▶ [Brief]
The answer must consist of every line in the records below that contains the string "Association".

▶ [Task material]
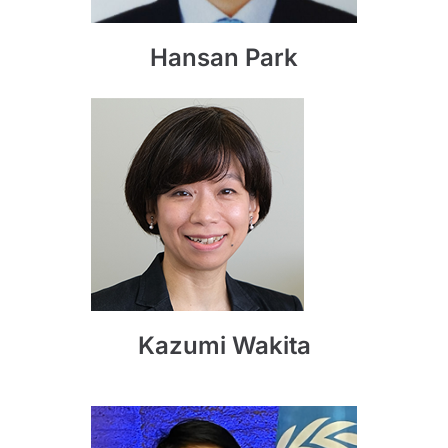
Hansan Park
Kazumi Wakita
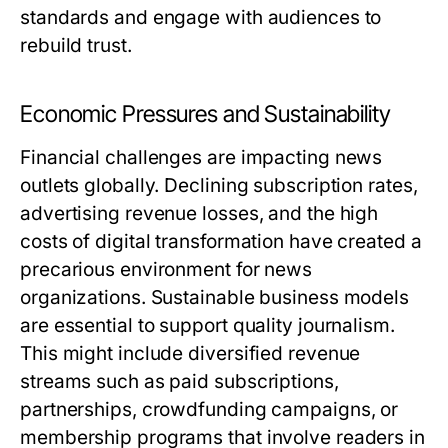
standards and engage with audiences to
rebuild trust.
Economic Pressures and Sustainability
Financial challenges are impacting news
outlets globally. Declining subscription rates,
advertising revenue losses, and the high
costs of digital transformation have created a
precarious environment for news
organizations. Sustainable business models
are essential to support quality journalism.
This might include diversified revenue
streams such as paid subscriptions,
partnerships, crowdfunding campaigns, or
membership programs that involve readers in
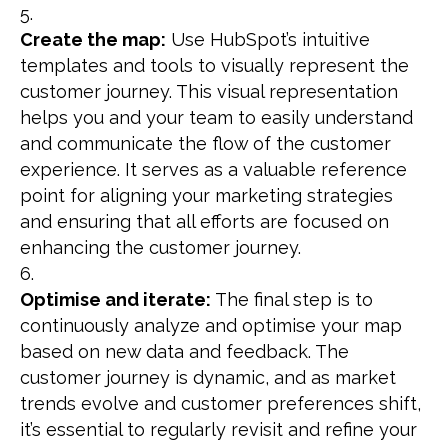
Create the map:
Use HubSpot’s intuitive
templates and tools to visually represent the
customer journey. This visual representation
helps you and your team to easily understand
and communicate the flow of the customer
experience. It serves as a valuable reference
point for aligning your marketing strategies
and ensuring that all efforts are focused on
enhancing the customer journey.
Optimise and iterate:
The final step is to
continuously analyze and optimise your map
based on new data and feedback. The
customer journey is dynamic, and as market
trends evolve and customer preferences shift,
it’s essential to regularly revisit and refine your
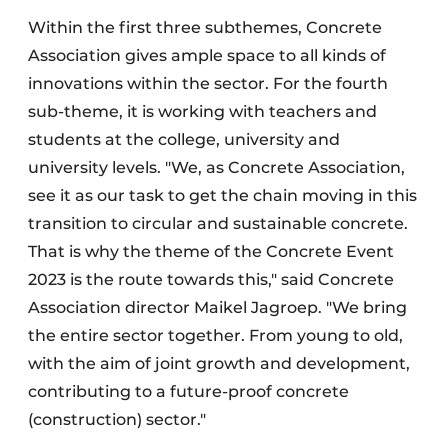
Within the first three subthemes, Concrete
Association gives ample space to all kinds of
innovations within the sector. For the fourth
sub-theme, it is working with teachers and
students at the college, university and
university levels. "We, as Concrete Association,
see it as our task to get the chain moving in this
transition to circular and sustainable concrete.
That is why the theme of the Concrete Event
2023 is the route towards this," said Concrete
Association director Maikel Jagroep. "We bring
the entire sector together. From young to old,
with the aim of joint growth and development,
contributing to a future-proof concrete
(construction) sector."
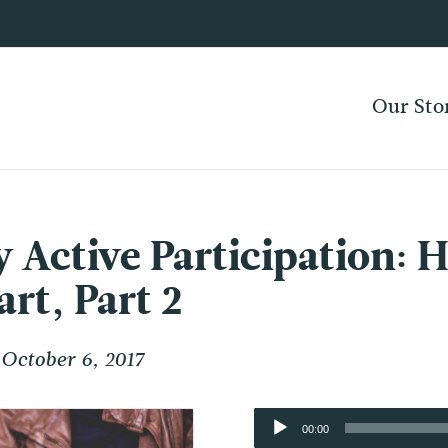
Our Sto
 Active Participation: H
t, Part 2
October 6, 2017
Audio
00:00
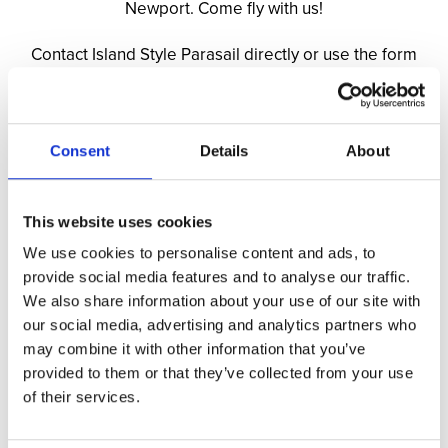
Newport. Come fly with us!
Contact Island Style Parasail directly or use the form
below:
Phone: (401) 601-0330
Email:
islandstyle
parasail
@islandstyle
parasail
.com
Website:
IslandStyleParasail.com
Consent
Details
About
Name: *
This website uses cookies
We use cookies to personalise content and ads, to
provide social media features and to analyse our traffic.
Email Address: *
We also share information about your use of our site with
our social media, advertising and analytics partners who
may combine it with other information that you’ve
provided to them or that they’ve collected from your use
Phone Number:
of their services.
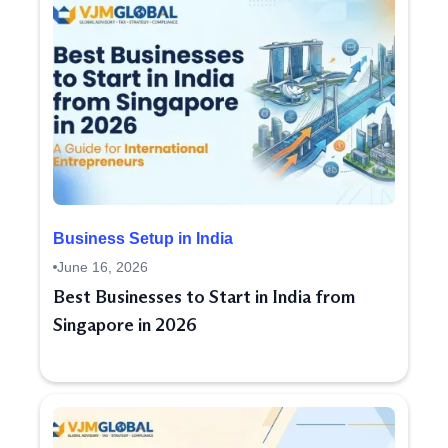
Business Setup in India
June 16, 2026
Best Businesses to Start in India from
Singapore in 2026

▶ [Written answer]
Association gives ample space to all kinds of
university levels. "We, as Concrete Association,
Association director Maikel Jagroep. "We bring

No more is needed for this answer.